Spamassassin rule to compare return-path and from fields

postfixspamassassin

Recently I noticed a recurring pattern in some of the spams I get.
The return-path and from headers always have the same structure.

Let me explain with an example:

Return-path: <brian_chambers-USER=DOMAIN.COM@readyseas.com>
From: <brian_chambers@readyseas.com>
To: <USER@DOMAIN.COM>

Basically, I'd like to check if the Return-path user part equals the From user part with the addition of the To ("@" changed to "=") and a dash in front of the To.

I wanted to use some Postfix header_checks and reject the USER=DOMAIN.COM@ pattern but most of the legit newsletters I receive contain that too in their return-path (except there's a much more complex string before, which never matches the From field).

Has anybody created such a rule before and cares to share?

Thanks!

Best Answer

SpamAssassin does not let you write code or assign variables ... in its rules.

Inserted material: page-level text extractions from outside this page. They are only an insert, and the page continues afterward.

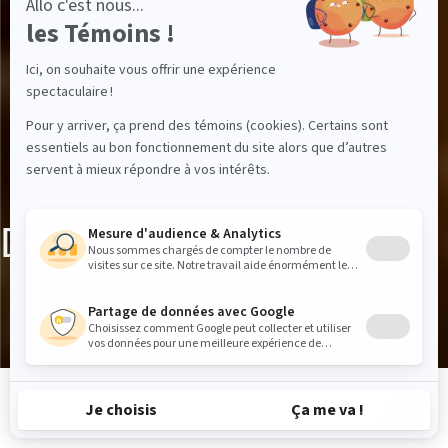
Discover the expeditions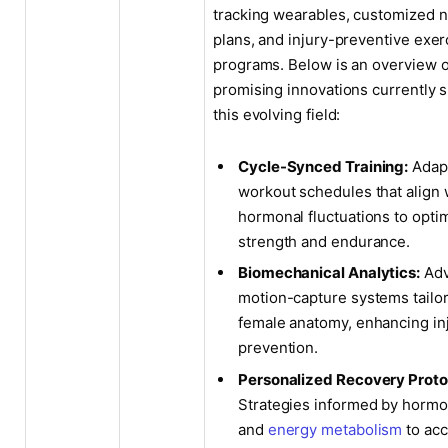
tracking wearables, customized nu
plans, and injury-preventive exer
programs. Below is an overview 
promising innovations currently 
this evolving field:
Cycle-Synced Training:
Adap
workout schedules that align 
hormonal fluctuations to opti
strength and endurance.
Biomechanical Analytics:
Adv
motion-capture systems tailo
female anatomy, enhancing in
prevention.
Personalized Recovery Proto
Strategies informed by hormo
and
energy metabolism
to acc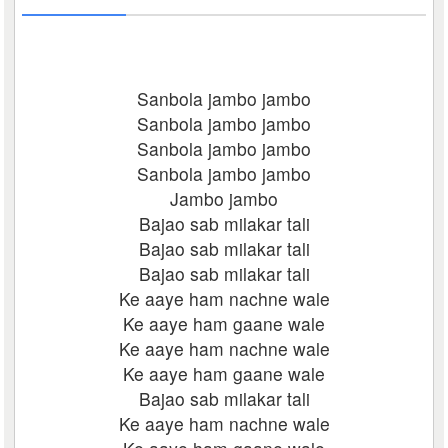
Sanbola jambo jambo
Sanbola jambo jambo
Sanbola jambo jambo
Sanbola jambo jambo
Jambo jambo
Bajao sab milakar tali
Bajao sab milakar tali
Bajao sab milakar tali
Ke aaye ham nachne wale
Ke aaye ham gaane wale
Ke aaye ham nachne wale
Ke aaye ham gaane wale
Bajao sab milakar tali
Ke aaye ham nachne wale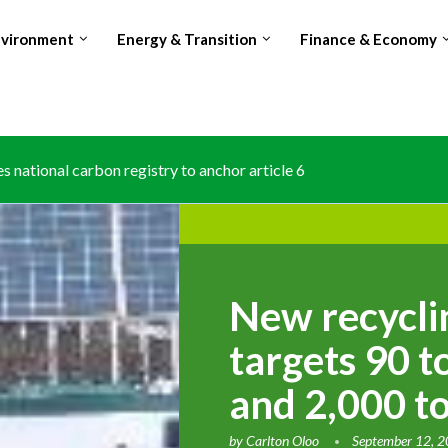
nvironment
Energy & Transition
Finance & Economy
s national carbon registry to anchor article 6 climate trading
osing world’s no.2 Cocoa producer spot amid production and...
New recyclin
targets 90 t
and 2,000 t
by
Carlton Oloo
September 12, 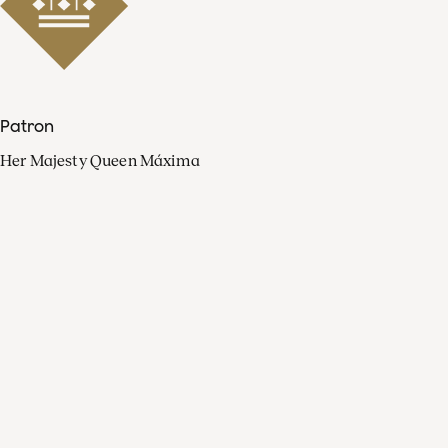
Patron
Her Majesty Queen Máxima
Organisation
Press
FAQ
Contact
Facebook
Youtube
Linkedin
Spotify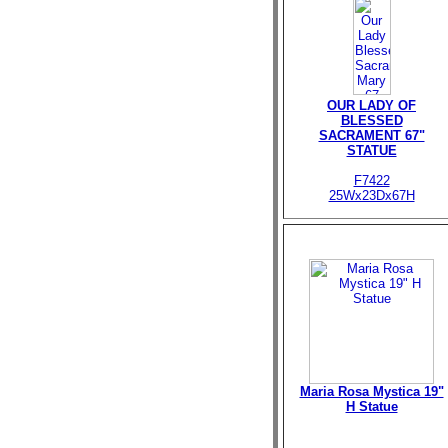
OUR LADY OF
BLESSED
SACRAMENT 67"
STATUE
F7422
25Wx23Dx67H
Maria Rosa Mystica 19"
H Statue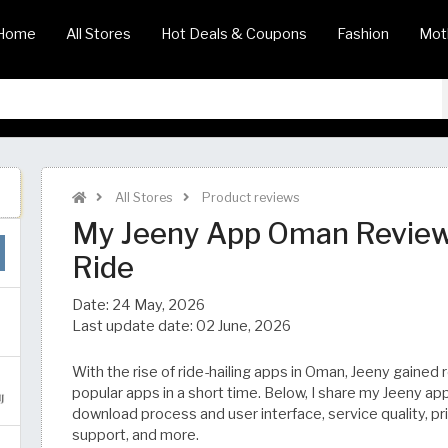
Home
All Stores
Hot Deals & Coupons
Fashion
Mot
All Stores
Product reviews
My Jeeny App Oman Review 
Ride
Date:
24 May, 2026
Last update date:
02 June, 2026
With the rise of ride-hailing apps in Oman, Jeeny gained
popular apps in a short time. Below, I share my Jeeny ap
download process and user interface, service quality, pr
support, and more.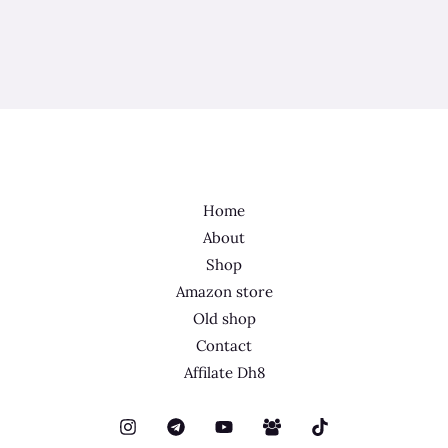
Home
About
Shop
Amazon store
Old shop
Contact
Affilate Dh8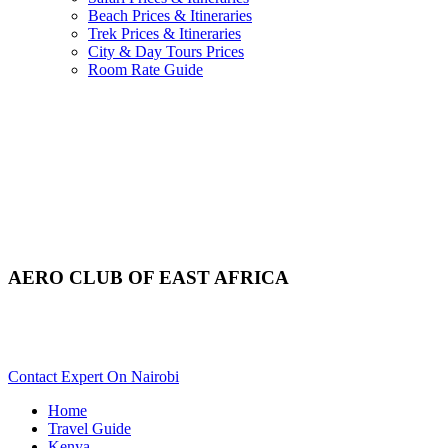
Beach Prices & Itineraries
Trek Prices & Itineraries
City & Day Tours Prices
Room Rate Guide
AERO CLUB OF EAST AFRICA
Want To Tour Aero Club of East Africa In Nairobi? Scroll
Down For Details..
Contact Expert On Nairobi
Home
Travel Guide
Kenya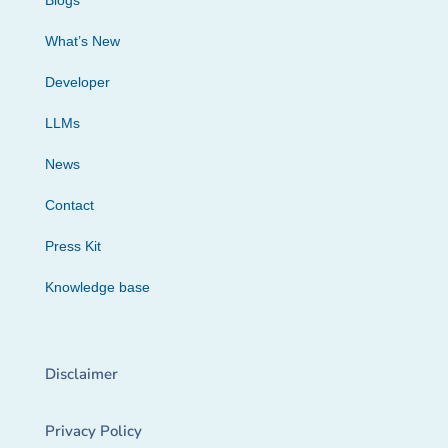
Blogs
What’s New
Developer
LLMs
News
Contact
Press Kit
Knowledge base
Disclaimer
Privacy Policy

To do what you want, you'd be best suited writing a custom plugin (which would give you full access to perl).

That said, you can technically do what you're asking for within the SpamAssassin rule writing syntax by using header type ALL (which examines all headers at once, kind of like rawbody rules):

header RPATH_EMBEDS_TO_ADDR  ALL =~ /\bReturn-Path:[^\r\n]{0,99}-([\w.])=([\w.-]{1,99}\.[a-z]{2,8})\@(?:[^\r\n]{0,99}[\r\n]{1,9}){1,30}To:[^\r\n]{0,99}<\1@\2>/ism

The above rule is expensive, and would be even more expensive if you were to allow for dashes in the username since it would have to iterate over all possible lengths of ([\w.-]) for the username. This is expensive not just because it requires lots of backtracking, but also because it requires examining very long strings. Also, it is possible that the Return-Path header is after the To header, meaning that you'd need a second rule for a second regex to handle that case.

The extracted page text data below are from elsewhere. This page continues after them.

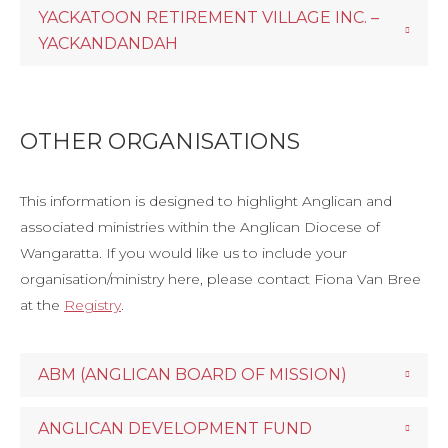
YACKATOON RETIREMENT VILLAGE INC. –
YACKANDANDAH
OTHER ORGANISATIONS
This information is designed to highlight Anglican and
associated ministries within the Anglican Diocese of
Wangaratta. If you would like us to include your
organisation/ministry here, please contact Fiona Van Bree
at the
Registry
.
ABM (ANGLICAN BOARD OF MISSION)
ANGLICAN DEVELOPMENT FUND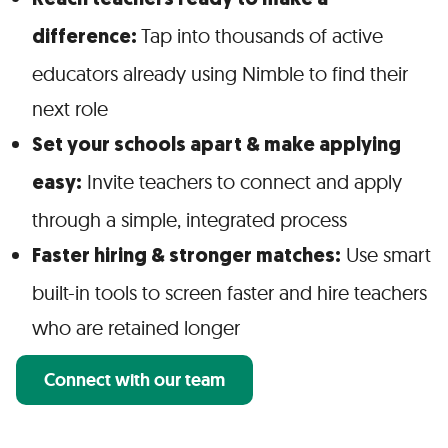
Reach teachers ready to make a
Tap into thousands of active
difference:
educators already using Nimble to find their
next role
Set your schools apart & make applying
Invite teachers to connect and apply
easy:
through a simple, integrated process
Use smart
Faster hiring & stronger matches:
built-in tools to screen faster and hire teachers
who are retained longer
Connect with our team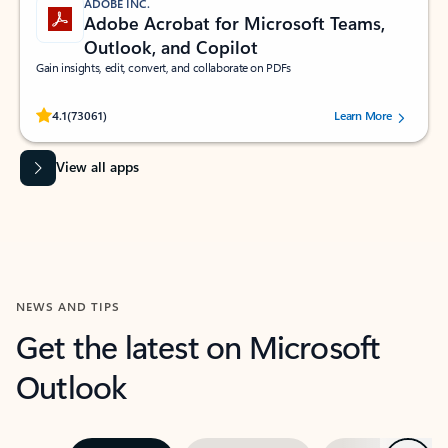
ADOBE INC.
Adobe Acrobat for Microsoft Teams,
Outlook, and Copilot
Gain insights, edit, convert, and collaborate on PDFs
Rated (#=ratingAverage#) stars out of 5 stars, by 73061 users.
4.1
(73061)
Learn More
View all apps
NEWS AND TIPS
Get the latest on Microsoft
Outlook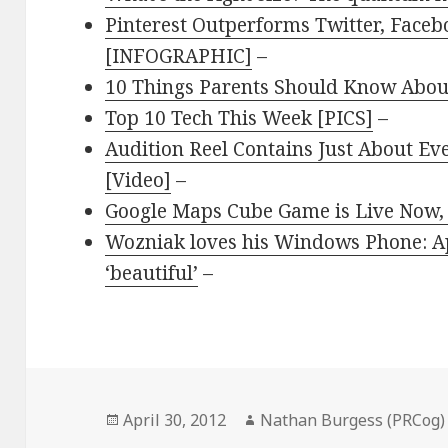
Pinterest Outperforms Twitter, Face
[INFOGRAPHIC]
–
10 Things Parents Should Know About
Top 10 Tech This Week [PICS]
–
Audition Reel Contains Just About Eve
[Video]
–
Google Maps Cube Game is Live Now, 
Wozniak loves his Windows Phone: Ap
‘beautiful’
–
Posted
April 30, 2012
Author
Nathan Burgess (PRCog)
on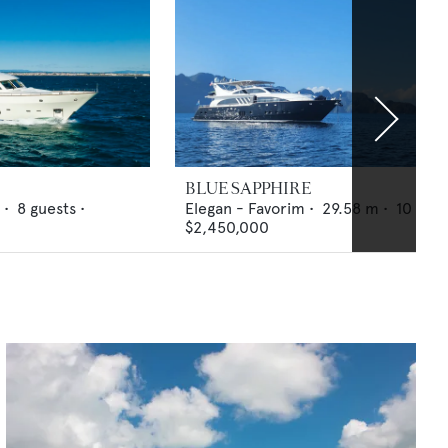
BLUE SAPPHIRE
 •
8
guests •
Elegan - Favorim
•
29.58
m •
10
gues
$2,450,000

You'd be far better off writing a custom SpamAssassin plugin for this technique.

However, I think you'll quickly find that all this does is target certain types of bulk mail, many of which are legitimate; the Return-Path header is used as a bounce address and many mailing lists encode the recipient into it in order to measure their deliverability and clean up their lists.

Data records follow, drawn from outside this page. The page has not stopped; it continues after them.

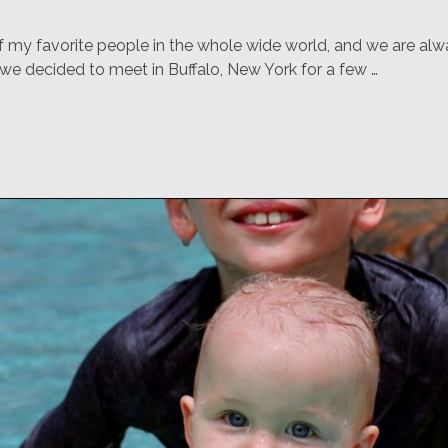
f my favorite people in the whole wide world, and we are alwa
 we decided to meet in Buffalo, New York for a few …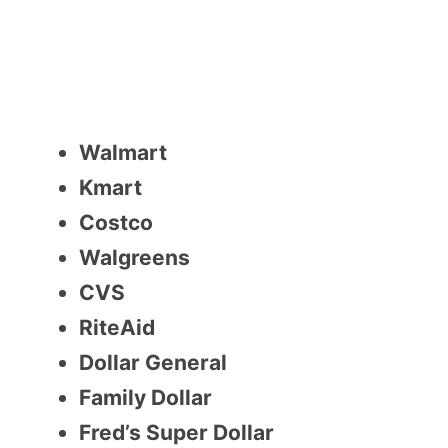
Walmart
Kmart
Costco
Walgreens
CVS
RiteAid
Dollar General
Family Dollar
Fred’s Super Dollar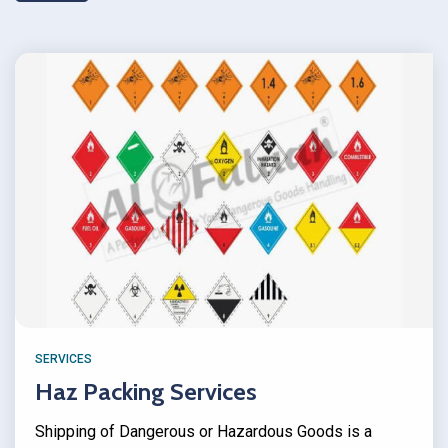
SERVICES
Haz Packing Services
Shipping of Dangerous or Hazardous Goods is a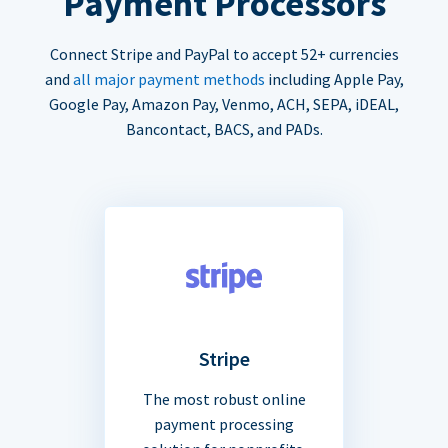
Payment Processors
Connect Stripe and PayPal to accept 52+ currencies
and
all major payment methods
including Apple Pay,
Google Pay, Amazon Pay, Venmo, ACH, SEPA, iDEAL,
Bancontact, BACS, and PADs.
Stripe
The most robust online
payment processing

If you really want this sort of thing, I suspect it doesn't actually matter if the exact To address is the one present in the Return-Path header. Here is a dramatically faster rule that should have nearly the same efficacy:

header RPATH_EMBEDS_ADDR  Return-Path =~ /-[\w.]{1,99}=[\w.-]{1,99}\.[a-z]{2,8}\@/i

Another big note is that whenever a message is redirected (e.g. an email forwarding service), the Return-Path header is rewritten. This may limit the spam detection utility of that rule.